### [About this exercise]
In the records below, find the line holding "G04 #@! TF.FileFunction,Paste,Top*" and the line holding "X120650000Y-101396000D03*". Set down both, with every line between them, exactly.
::::::::
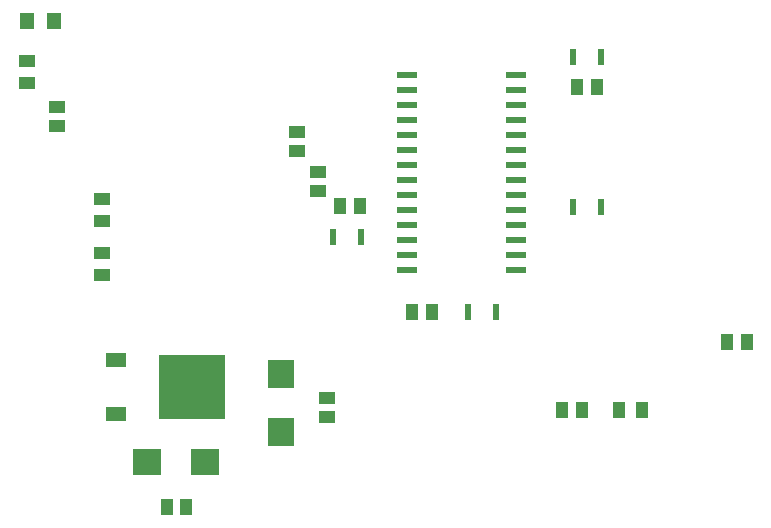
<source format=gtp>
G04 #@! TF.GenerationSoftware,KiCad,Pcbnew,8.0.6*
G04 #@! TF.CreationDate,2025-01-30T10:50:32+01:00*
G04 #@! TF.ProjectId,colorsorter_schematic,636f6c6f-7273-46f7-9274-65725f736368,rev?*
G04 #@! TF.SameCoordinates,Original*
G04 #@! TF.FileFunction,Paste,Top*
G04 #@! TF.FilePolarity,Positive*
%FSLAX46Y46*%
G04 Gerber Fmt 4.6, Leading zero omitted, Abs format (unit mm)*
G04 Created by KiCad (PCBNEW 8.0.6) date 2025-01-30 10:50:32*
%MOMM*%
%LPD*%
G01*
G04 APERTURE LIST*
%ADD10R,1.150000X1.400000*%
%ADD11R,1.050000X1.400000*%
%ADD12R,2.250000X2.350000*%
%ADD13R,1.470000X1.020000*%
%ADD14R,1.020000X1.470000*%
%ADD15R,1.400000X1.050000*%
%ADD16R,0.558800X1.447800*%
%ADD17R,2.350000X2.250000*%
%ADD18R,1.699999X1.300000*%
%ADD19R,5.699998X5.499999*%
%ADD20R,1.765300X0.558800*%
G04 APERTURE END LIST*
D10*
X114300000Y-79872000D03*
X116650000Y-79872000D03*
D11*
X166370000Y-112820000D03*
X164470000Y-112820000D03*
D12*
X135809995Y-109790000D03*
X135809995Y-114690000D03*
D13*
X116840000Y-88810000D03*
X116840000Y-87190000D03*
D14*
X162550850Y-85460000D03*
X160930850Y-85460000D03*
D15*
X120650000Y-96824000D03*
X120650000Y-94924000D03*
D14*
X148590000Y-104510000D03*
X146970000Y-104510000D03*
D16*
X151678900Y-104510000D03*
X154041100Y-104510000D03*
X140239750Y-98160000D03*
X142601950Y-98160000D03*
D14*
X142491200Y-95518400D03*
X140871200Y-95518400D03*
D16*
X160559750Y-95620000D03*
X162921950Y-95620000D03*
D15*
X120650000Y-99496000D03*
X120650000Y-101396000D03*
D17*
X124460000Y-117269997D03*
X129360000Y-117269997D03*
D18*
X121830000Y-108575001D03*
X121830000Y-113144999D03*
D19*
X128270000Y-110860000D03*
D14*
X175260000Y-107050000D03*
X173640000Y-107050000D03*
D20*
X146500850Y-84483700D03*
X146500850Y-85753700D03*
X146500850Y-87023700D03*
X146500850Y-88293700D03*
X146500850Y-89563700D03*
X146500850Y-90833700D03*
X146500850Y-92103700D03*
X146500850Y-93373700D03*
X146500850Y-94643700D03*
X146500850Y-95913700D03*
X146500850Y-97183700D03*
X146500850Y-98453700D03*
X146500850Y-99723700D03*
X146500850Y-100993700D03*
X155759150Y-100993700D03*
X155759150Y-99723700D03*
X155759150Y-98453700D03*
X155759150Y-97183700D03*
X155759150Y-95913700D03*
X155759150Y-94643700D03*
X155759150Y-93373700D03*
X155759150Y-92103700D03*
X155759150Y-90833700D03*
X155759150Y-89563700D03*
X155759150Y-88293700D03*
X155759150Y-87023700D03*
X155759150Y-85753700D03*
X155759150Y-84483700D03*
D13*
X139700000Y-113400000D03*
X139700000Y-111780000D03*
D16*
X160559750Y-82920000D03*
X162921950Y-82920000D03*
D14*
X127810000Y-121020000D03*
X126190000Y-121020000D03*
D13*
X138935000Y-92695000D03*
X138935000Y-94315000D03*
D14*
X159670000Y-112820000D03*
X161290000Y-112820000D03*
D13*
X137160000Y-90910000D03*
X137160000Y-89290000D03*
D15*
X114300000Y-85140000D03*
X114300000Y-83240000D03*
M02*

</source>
::::::::
### [Result of the task]
G04 #@! TF.FileFunction,Paste,Top*
G04 #@! TF.FilePolarity,Positive*
%FSLAX46Y46*%
G04 Gerber Fmt 4.6, Leading zero omitted, Abs format (unit mm)*
G04 Created by KiCad (PCBNEW 8.0.6) date 2025-01-30 10:50:32*
%MOMM*%
%LPD*%
G01*
G04 APERTURE LIST*
%ADD10R,1.150000X1.400000*%
%ADD11R,1.050000X1.400000*%
%ADD12R,2.250000X2.350000*%
%ADD13R,1.470000X1.020000*%
%ADD14R,1.020000X1.470000*%
%ADD15R,1.400000X1.050000*%
%ADD16R,0.558800X1.447800*%
%ADD17R,2.350000X2.250000*%
%ADD18R,1.699999X1.300000*%
%ADD19R,5.699998X5.499999*%
%ADD20R,1.765300X0.558800*%
G04 APERTURE END LIST*
D10*
X114300000Y-79872000D03*
X116650000Y-79872000D03*
D11*
X166370000Y-112820000D03*
X164470000Y-112820000D03*
D12*
X135809995Y-109790000D03*
X135809995Y-114690000D03*
D13*
X116840000Y-88810000D03*
X116840000Y-87190000D03*
D14*
X162550850Y-85460000D03*
X160930850Y-85460000D03*
D15*
X120650000Y-96824000D03*
X120650000Y-94924000D03*
D14*
X148590000Y-104510000D03*
X146970000Y-104510000D03*
D16*
X151678900Y-104510000D03*
X154041100Y-104510000D03*
X140239750Y-98160000D03*
X142601950Y-98160000D03*
D14*
X142491200Y-95518400D03*
X140871200Y-95518400D03*
D16*
X160559750Y-95620000D03*
X162921950Y-95620000D03*
D15*
X120650000Y-99496000D03*
X120650000Y-101396000D03*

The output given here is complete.